**What you should do**
Can you print the lines in the rows below exactly, starting with the line that contains "Bạn có thể bất" and ending after the line that contains "thể làm điều"?

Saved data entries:
===============
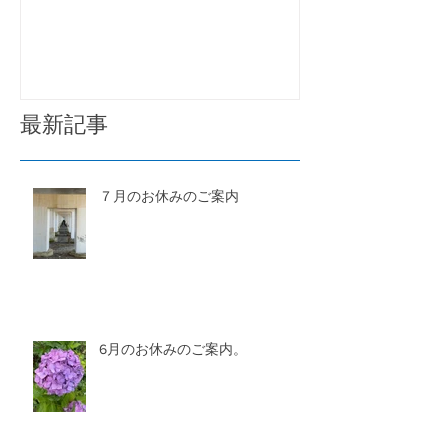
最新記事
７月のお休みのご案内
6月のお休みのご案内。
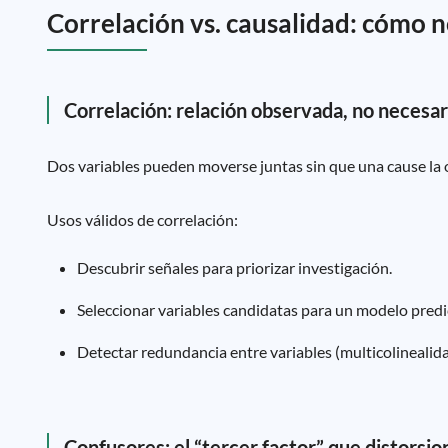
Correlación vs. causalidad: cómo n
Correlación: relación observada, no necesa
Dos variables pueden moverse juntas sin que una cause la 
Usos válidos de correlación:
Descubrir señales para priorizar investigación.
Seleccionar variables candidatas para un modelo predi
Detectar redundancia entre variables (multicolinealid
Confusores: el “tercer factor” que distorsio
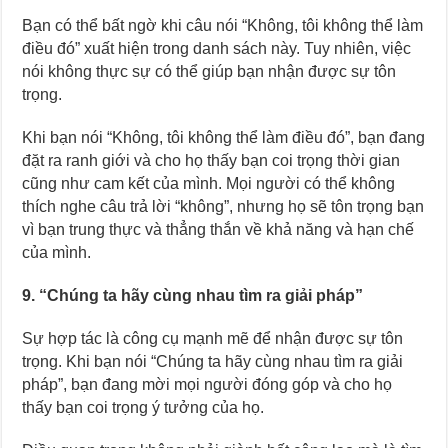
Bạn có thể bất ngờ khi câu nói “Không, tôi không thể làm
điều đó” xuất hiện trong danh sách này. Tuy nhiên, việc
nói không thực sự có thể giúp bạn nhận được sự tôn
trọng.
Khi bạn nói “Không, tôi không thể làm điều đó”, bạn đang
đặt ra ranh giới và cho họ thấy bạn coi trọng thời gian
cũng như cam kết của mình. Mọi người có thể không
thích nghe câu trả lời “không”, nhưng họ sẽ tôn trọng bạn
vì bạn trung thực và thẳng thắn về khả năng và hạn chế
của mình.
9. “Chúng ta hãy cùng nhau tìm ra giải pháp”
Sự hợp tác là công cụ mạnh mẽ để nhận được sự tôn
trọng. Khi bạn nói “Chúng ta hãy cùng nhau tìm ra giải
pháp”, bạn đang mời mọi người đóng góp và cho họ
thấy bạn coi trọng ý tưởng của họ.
===============
**Response to this exercise**
Bạn có thể bất ngờ khi câu nói “Không, tôi không thể làm
điều đó” xuất hiện trong danh sách này. Tuy nhiên, việc
nói không thực sự có thể giúp bạn nhận được sự tôn
trọng.
Khi bạn nói “Không, tôi không thể làm điều đó”, bạn đang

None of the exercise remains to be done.